At 46 years old I was a very enthusiastic runner and an avid skier. Unfortunately, one trip to Aspen, Colorado changed all that. I took a huge tumble on a double black diamond (a hill I didn’t belong on) and tore my ACL and damaged many of the other supporting ligaments in my right knee. After the sled ride down the hill and an ambulance to the local hospital, I was diagnosed with a torn ACL and was convinced by the hospital staff to have the replacement surgery later that week even though my knee was the size of a soccer ball (bad move!).
I returned back home to Northeast Pennsylvania to begin my physical therapy and long road to recovery. Within 4 to 5 months it was very clear my knee was not right. I was in pain, could barely walk (not to mention run) and my leg bent out to the right like the bow of a bow and arrow. After visiting multiple orthopedic surgeons in my local area, all with dismal prognoses (of living with a brace and never running again), it was recommended by a local physical therapist that I go to HSS (a top notch orthopedic hospital) in NYC to get an expert assessment on my knee.
That’s when I met Dr. Marx. He was kind, smart and respected my desire to run again (ahh a first!). He took my case very seriously and provided me with a surprising option. He suggested he perform an osteotomy, a surgical procedure that entailed cutting my femur in half, re-positioning my leg to remove the bend (or valgus as Dr. Marx would say), and securing it with a plate to hold the leg in position while the bone regenerated itself in its new position. He made it clear to me that this was a radical surgery that required weeks of crutches (“with no weight on that foot!”) and a long road of physical therapy. I felt so confident in Dr. Marx and his skills and I had such a strong desire to run again I agreed to the surgery.

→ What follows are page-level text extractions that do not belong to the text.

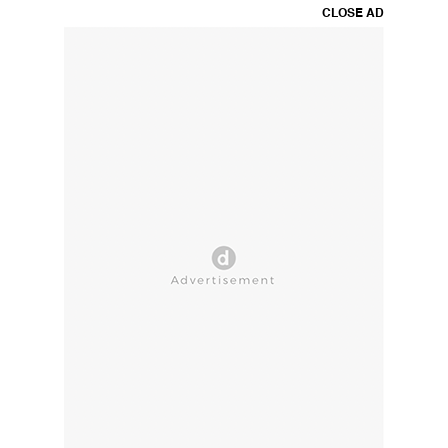
CLOSE AD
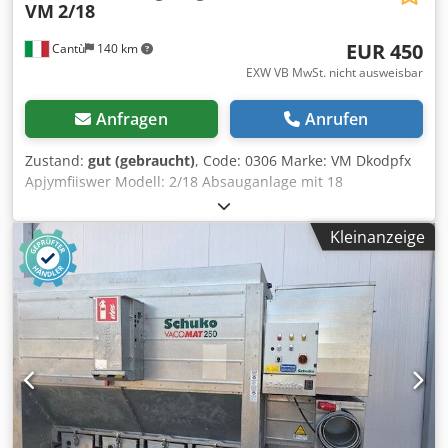
VM
2/18
EUR 450
Cantù
140 km
EXW VB MwSt. nicht ausweisbar
Anfragen
Anrufen
Zustand:
gut (gebraucht)
, Code: 0306 Marke: VM Dkodpfx
Apjymfiiswer Modell: 2/18 Absauganlage mit 18
Filterhülsen und 2 Sammelsäcken für Tischlereien,
Möbelwerke, Sägewerke und holzverarbeitende Betriebe.
Kleinanzeige
Technische Daten: • 18 Filterhülsen • 2 Sammelsäcke •
Motor: 7,5 PS • Schaltschrank • Gesamtmaße: 2800 x 1200 x
3200 mm (Höhe)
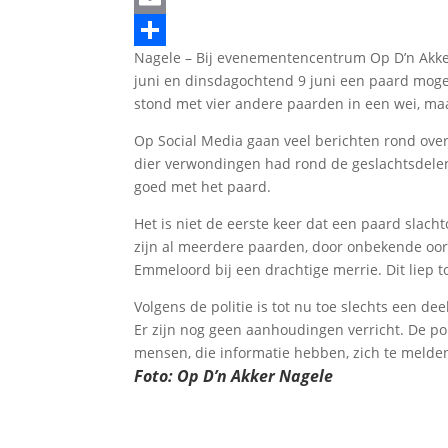
Email
Nagele – Bij evenementencentrum Op D’n Akk
Delen
juni en dinsdagochtend 9 juni een paard mogel
stond met vier andere paarden in een wei, ma
Op Social Media gaan veel berichten rond ove
dier verwondingen had rond de geslachtsdele
goed met het paard.
Het is niet de eerste keer dat een paard slac
zijn al meerdere paarden, door onbekende oorz
Emmeloord bij een drachtige merrie. Dit liep t
Volgens de politie is tot nu toe slechts een d
Er zijn nog geen aanhoudingen verricht. De pol
mensen, die informatie hebben, zich te melde
Foto: Op D’n Akker Nagele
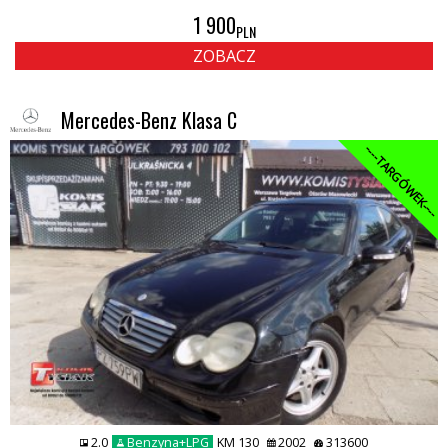
1 900
PLN
ZOBACZ
Mercedes-Benz Klasa C
----TARGÓWEK----
2.0
Benzyna+LPG
KM 130
2002
313600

10 months after the surgery I was back running again. Yes, I did have a plate in my leg and it did feel strange but I was happily running with no pain. 12 months post-surgery the plate was removed and I was on the road to a full recovery.
Dr. Marx’s surgery on my knee uncovered an interesting finding: my MCL, which to me, seemed like an overstretched rubber band actually decreased in laxity after the surgery. In other words it tightened up and started to function properly again. Dr. Marx was so intrigued with the results he continued his research (with other colleagues) by performing similar procedures on cadavers. His research is now published and he regularly lectures to other orthopedic surgeons about his findings.
I told Dr. Marx I never considered my legs to be my best asset, but to hear how he is using them to teach hundreds of surgeons how to be better at their work, I truly believe they are my best asset. What an honor!
I am now 53 and continue to run 2 to 3 miles almost every day. I must admit, I did give up downhill skiing but still love to cross country ski whenever I can. I remember the first day I walked into Dr. Marx’s office, I was so discouraged. I truly believed I would never run again. I think of him often while running and when I do, I always say to myself: “Thank you Dr. Marx!”